YouTubers make almost all of their money from AdSense on YouTube, and projects or merchandise related to YouTube. This creates a pressure to upload a video every single day; to see consistent reach and maintain their positions as top creators among a sea of growing competition, creators have to effectively game the system.

This is where the algorithm grade comes in. The algorithm grade is the best working theory YouTubers work under when it comes to ensuring their videos are seen by as many people as possible. There are a bunch of little tricks that make up the algorithm grade (videos should be longer than 10 minutes, for example), but one of the most important details is frequency. It is strongly believed that YouTube accounts with more than 10,000 subscribers should post daily because YouTube’s algorithm favors frequency and engagement.

So people upload, and upload, and upload, and upload, building a bigger fanbase and working non stop. And then the consequences of that hustle hit them like a ton of bricks.

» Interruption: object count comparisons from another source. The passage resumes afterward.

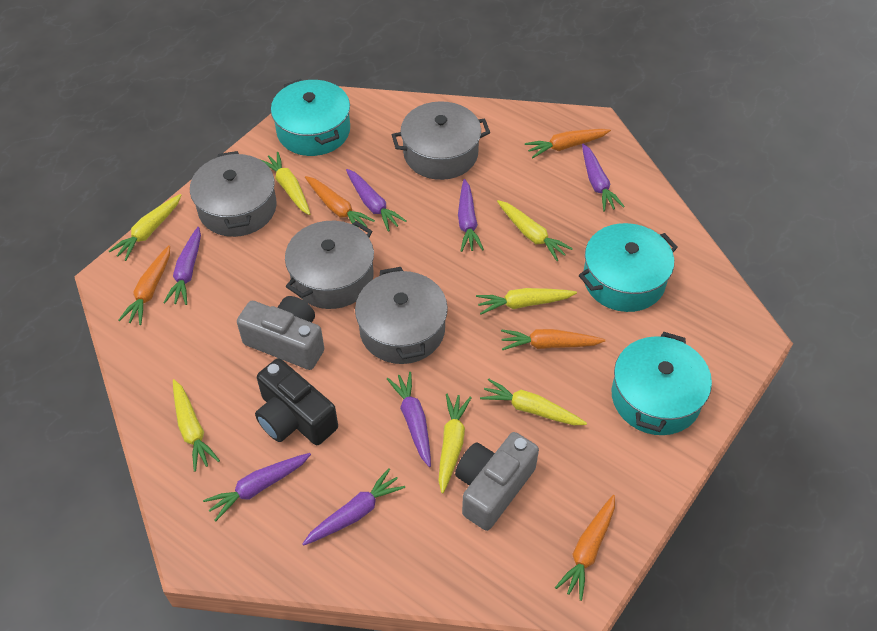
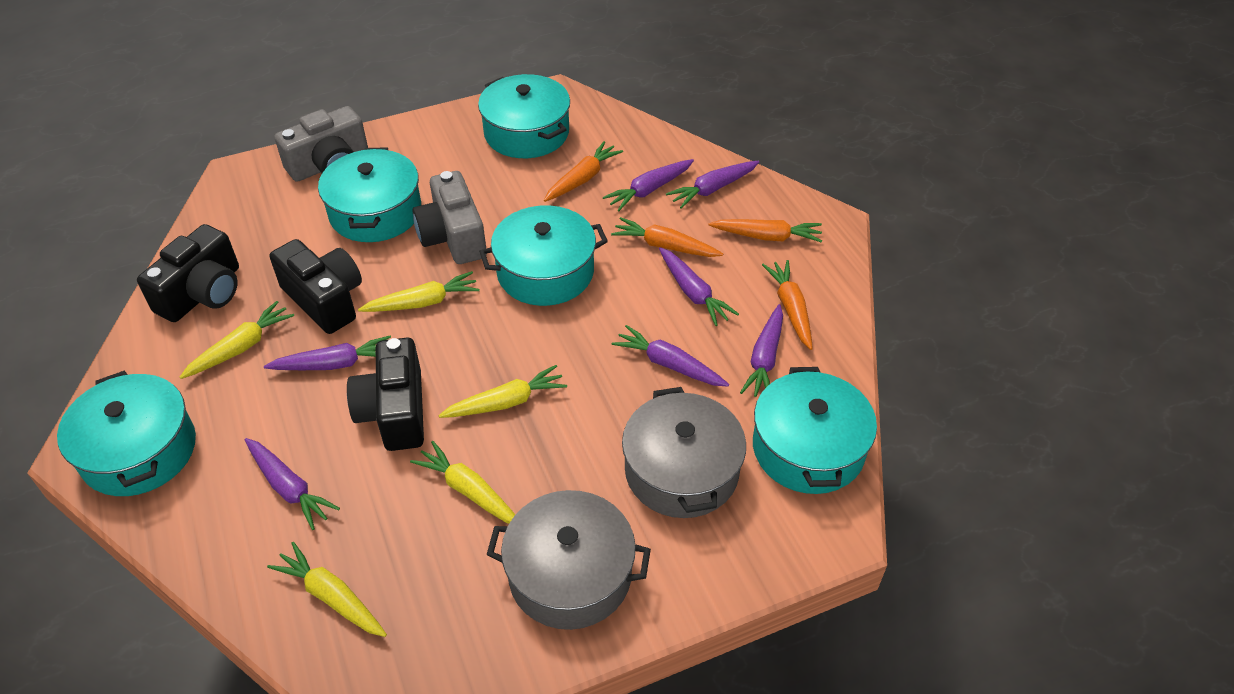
black camera: 1 -> 3
grey pot: 4 -> 2
orange carrot: 5 -> 4
turquoise pot: 3 -> 5
yellow carrot: 7 -> 5

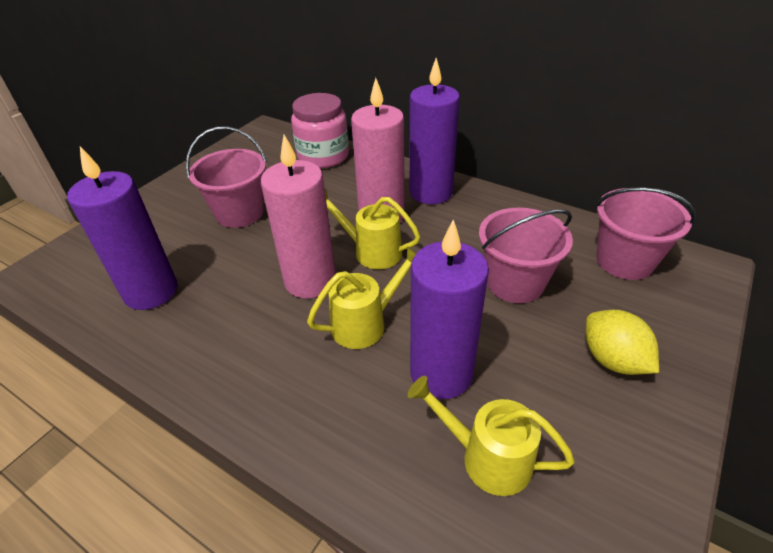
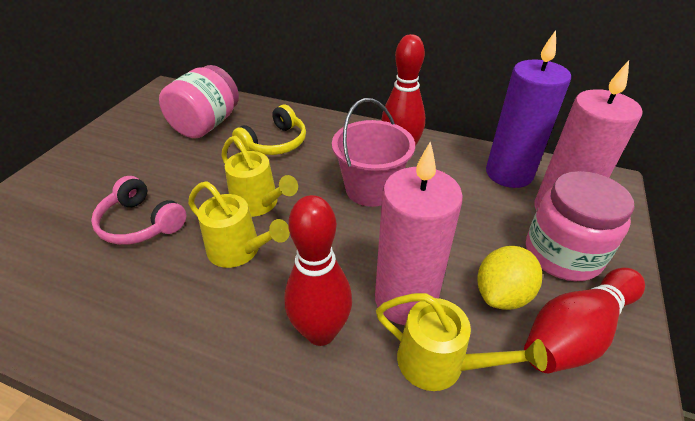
pink bucket: 3 -> 1
pink headphones: 0 -> 1
pink jar: 1 -> 2
purple candle: 3 -> 1
red bowling pin: 0 -> 3
yellow headphones: 0 -> 1

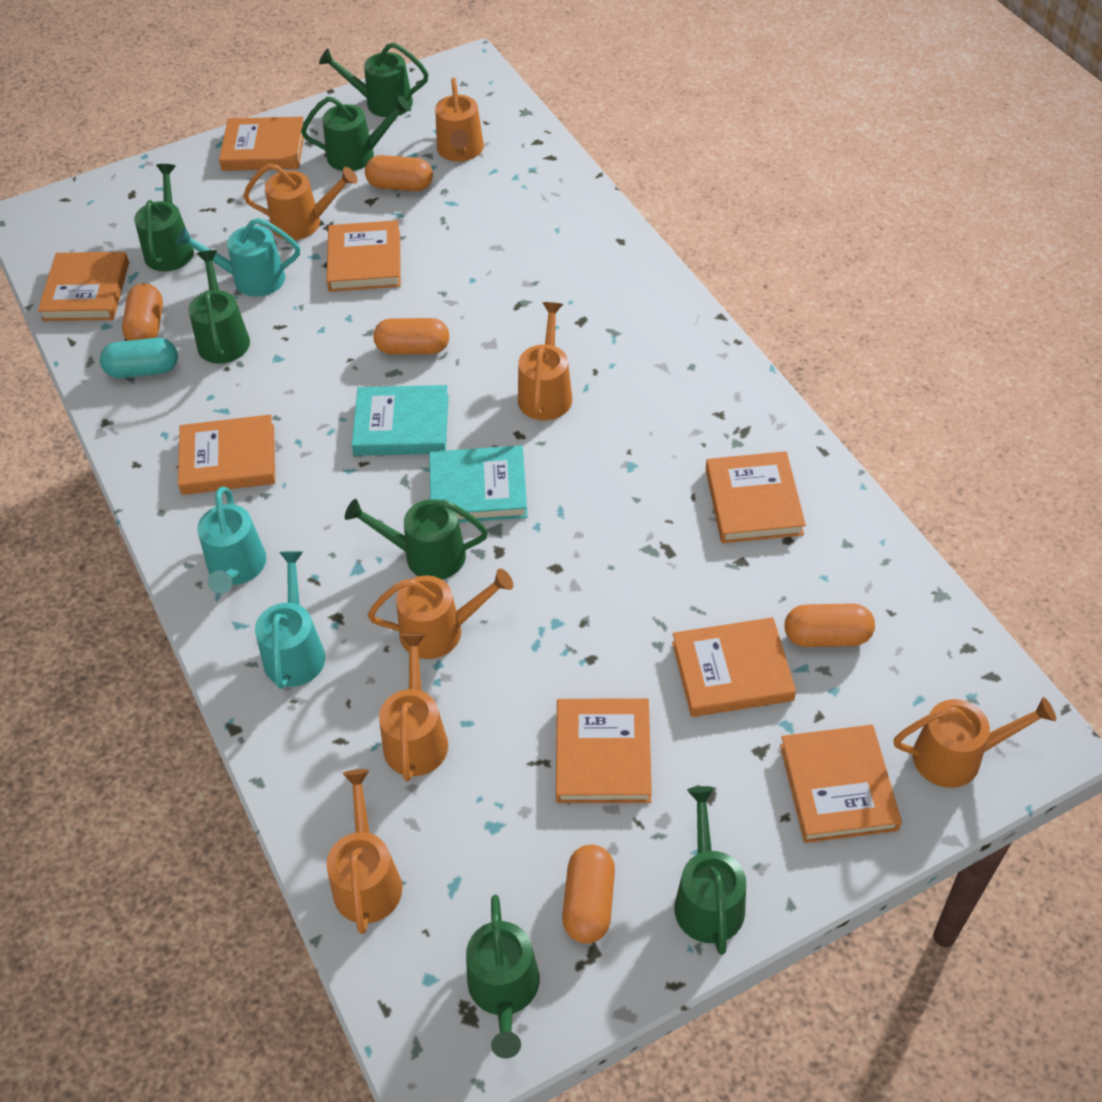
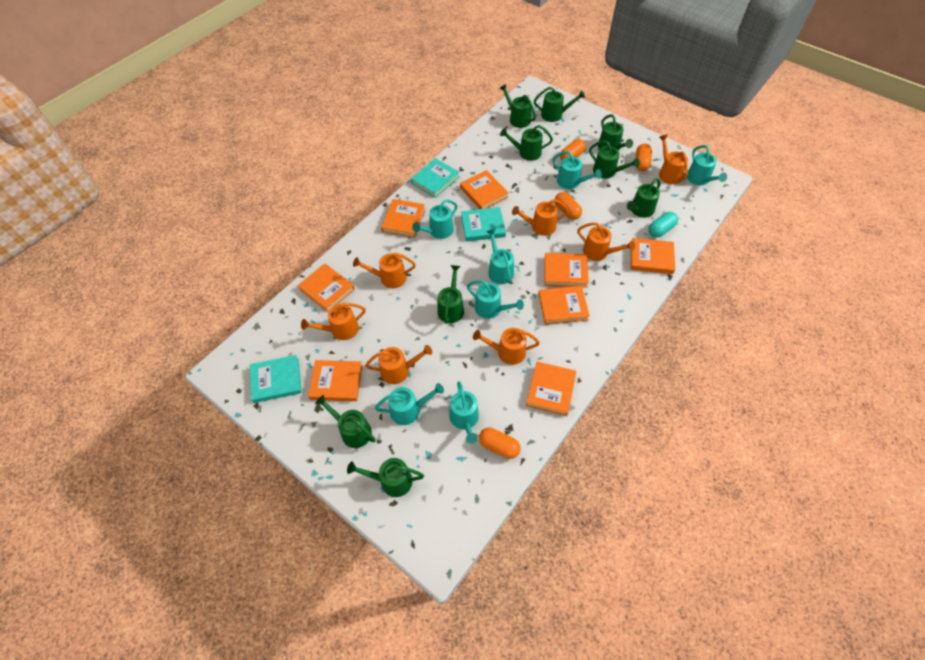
green watering can: 7 -> 9
orange capsule: 5 -> 4
turquoise book: 2 -> 3
turquoise watering can: 3 -> 7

“Relevancy” is the word that keeps almost every YouTuber on the tip of their toes, but it’s not the only source of strain. There are also growing demonetization concerns running rampant throughout the community. Posting infrequently means a creator’s videos won’t be recommended. Videos that aren’t recommended aren’t as heavily watched. The last problem a creator wants to worry about is their videos not appearing or being shared because of frequency issues when already trying to skirt around YouTube’s growing advertising restrictions.

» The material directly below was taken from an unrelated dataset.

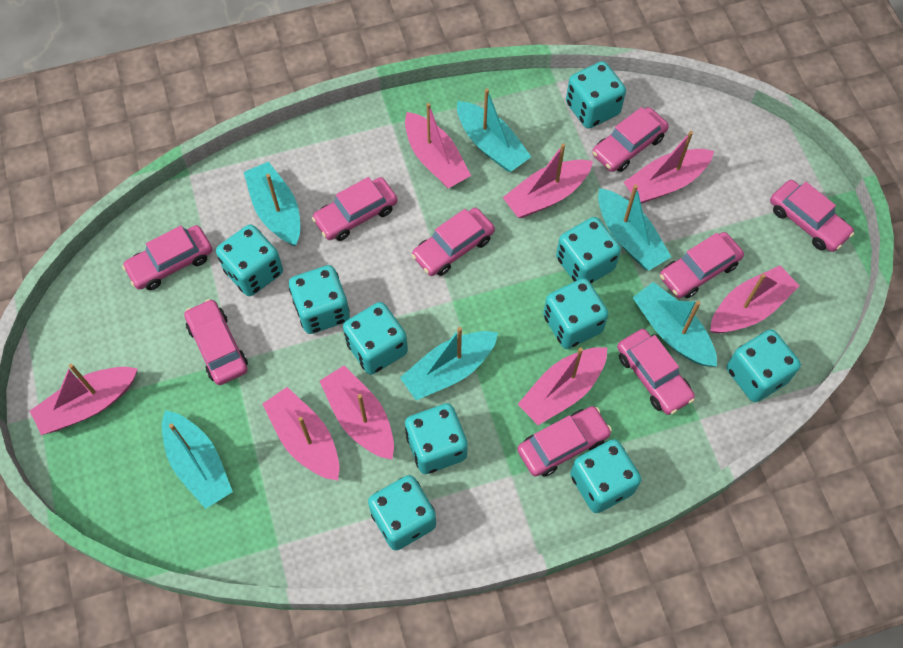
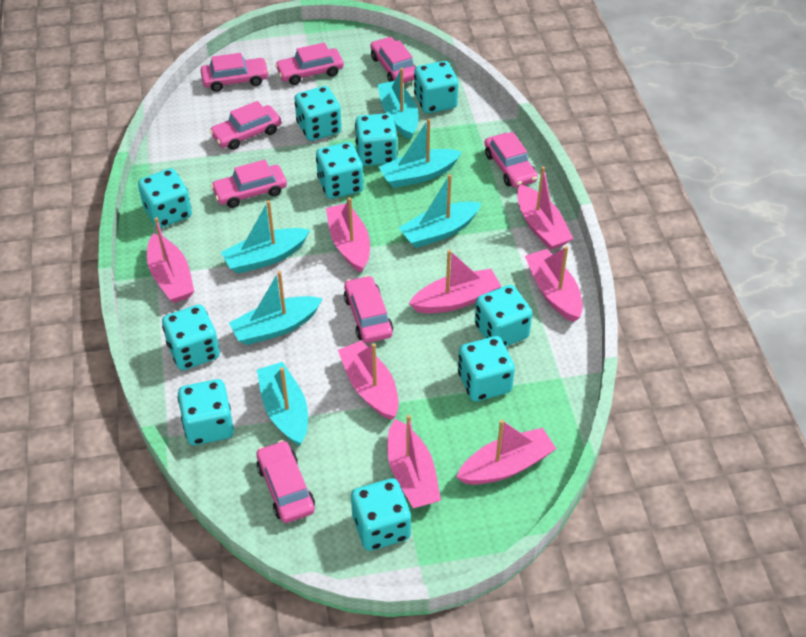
pink car: 9 -> 8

“It’s really frustrating to be a creator on YouTube because we don’t really know what’s going on,” PewDiePie said in a video about demonetization and views suppression. “I think YouTube is so scared of telling people what’s going on for media outrage and for people abusing the system, so they don’t generally keep us in the loop.”

Not knowing how YouTube’s monetization system works, while also battling fears of videos being suppressed and less frequent uploads hindering their careers, are major anxieties. And like most anxieties that go untreated, they build up to a breaking point.

The issue is that unlike many of us who have bosses or coworkers who tell us to take time off, no one is telling YouTubers to chill out. It’s the opposite. People constantly ask for more, and there’s only so much that one person can offer.

YouTube offers no clear support system for creators, nor is it clear if the company has offered professional help to some of its top creators who’ve made their burnout public. Instead, YouTube’s only direct reaction is a playlist dedicated to burnout and mental health. The creators are essentially working until they no longer physically can, and apologizing to their fans after believing they’ve failed. Polygon has reached out to YouTube for more information about services that are provided to creators.

The only way to beat burnout is to take breaks. Unfortunately, for many YouTubers, those breaks are rarely planned.